Despite these prospects, many physicians either have not taken on leadership roles or function ineffectively in those roles. Some have argued that the majority of administrative, organizational, team- building, and self-assessment skills of quality leaders are not taught in medical training programs. In fact, much of traditional medical curricula have emphasized autonomy in decision making, the individual physician-patient relationship, and hierarchical cultural processes that are counterproductive to effective leadership. In addition, although leadership development programs have been implemented in many sectors of the economy and have been accompanied by a rapid proliferation of both a scholarly evaluation and the popular inspirational literature, medicine has tended to act as though leadership were an innate characteristic and not a skill to be learned. Until recently, physicians who were interested in acquiring leadership skills training have had to search for programs in industries outside medicine.

==Principles==
Kouze's and Posner's Five Practices of Exemplary Leadership model proves its effectiveness as a clear, evidence-based path to achieving the extraordinary—for individuals, teams, organizations, and communities. It turns the abstract concept of leadership into easy-to-grasp practices and behaviors that can be taught and learned by anyone willing to step up and accept the challenge to lead.

===Model the Way===
Leaders establish principles concerning the way people (constituents, peers, colleagues, and customers alike) should be treated and the way goals should be pursued. They create standards of excellence and then set an example for others to follow. Because the prospect of complex change can overwhelm people and stifle action, they set interim goals so that people can achieve small wins as they work toward larger objectives. They unravel bureaucracy when it impedes action; they put up signposts when people are unsure of where to go or how to get there; and they create opportunities for victory.

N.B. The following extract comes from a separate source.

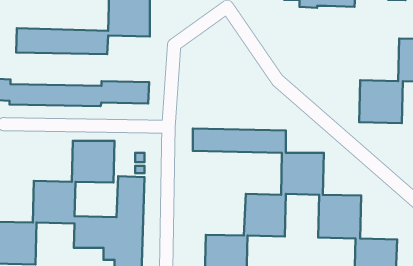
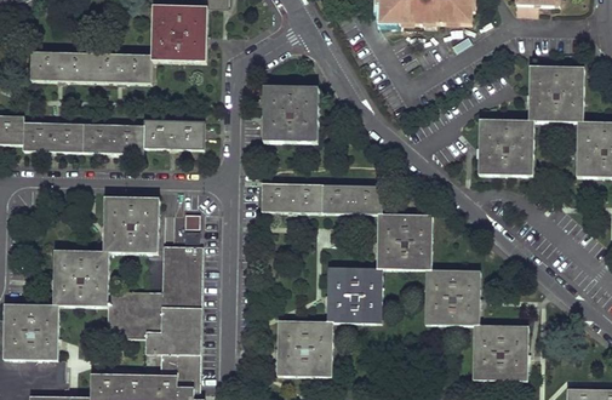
building: none -> [262,86,316,143]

===Inspire a Shared Vision===
Leaders passionately believe that they can make a difference. They envision the future, creating an ideal and unique image of what the organization can become. Through their magnetism and quiet persuasion, leaders enlist others in their dreams. They breathe life into their visions and get people to see exciting possibilities for the future.

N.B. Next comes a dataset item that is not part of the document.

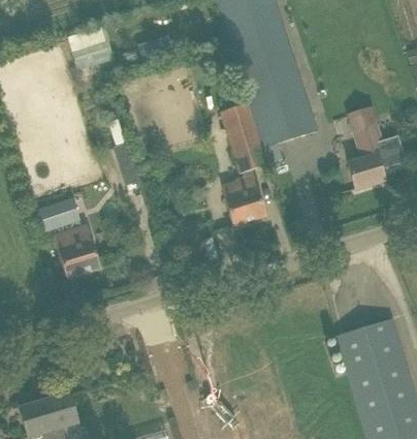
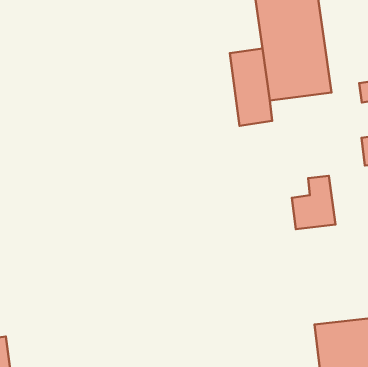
building: [225,175,267,226] -> [292,176,336,229]
building: [39,202,101,278] -> none

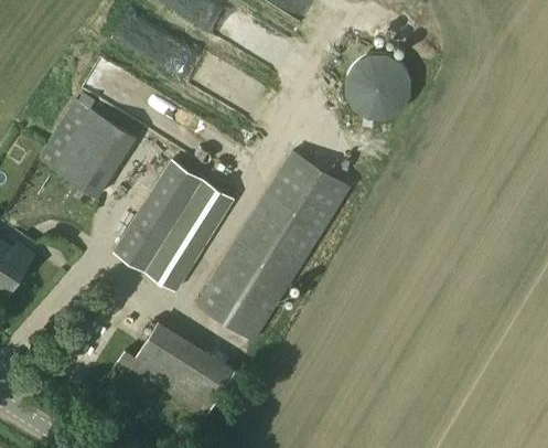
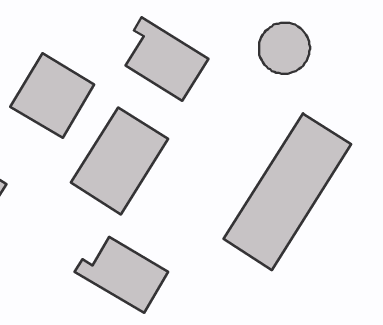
building: none -> [125,17,209,101]
building: [193,149,351,343] -> [224,113,351,270]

===Challenge the Process===
Leaders search for opportunities to change the status quo. They look for innovative ways to improve the organization. In doing so, they experiment and take risks. And because leaders know that risk taking involves mistakes and failures, they accept the inevitable disappointments as learning opportunities.

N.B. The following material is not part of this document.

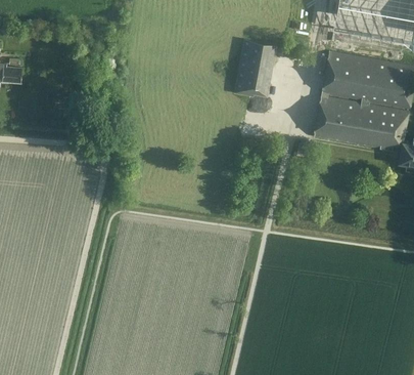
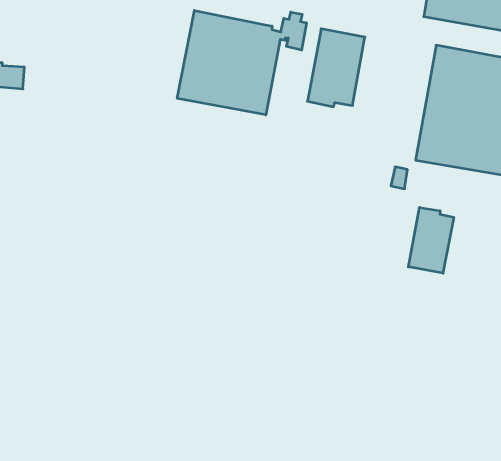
building: none -> [177,10,306,115]
building: none -> [408,207,454,273]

===Enable Others to Act===
Leaders foster collaboration and build spirited teams. They actively involve others. Leaders understand that mutual respect is what sustains extraordinary efforts; they strive to create an atmosphere of trust and human dignity. They strengthen others, making each person feel capable and powerful.

===Encourage the Heart===
Accomplishing extraordinary things in organizations is hard work. To keep hope and determination alive, leaders recognize contributions that individuals make. In every winning team, the members need to share in the rewards of their efforts, so leaders celebrate accomplishments. They make people feel like heroes.

==Impact==
Since the PLA’s inception in 1999, over 3000 pediatric professionals in the United States have been trained, as well as 150 pediatricians and family physicians trained in Saudi Arabia in a joint initiative – the Saudi PLA Saudi Pediatric Leadership Alliance – between the AAP and the Saudi ADHD Society Saudi ADHD Society.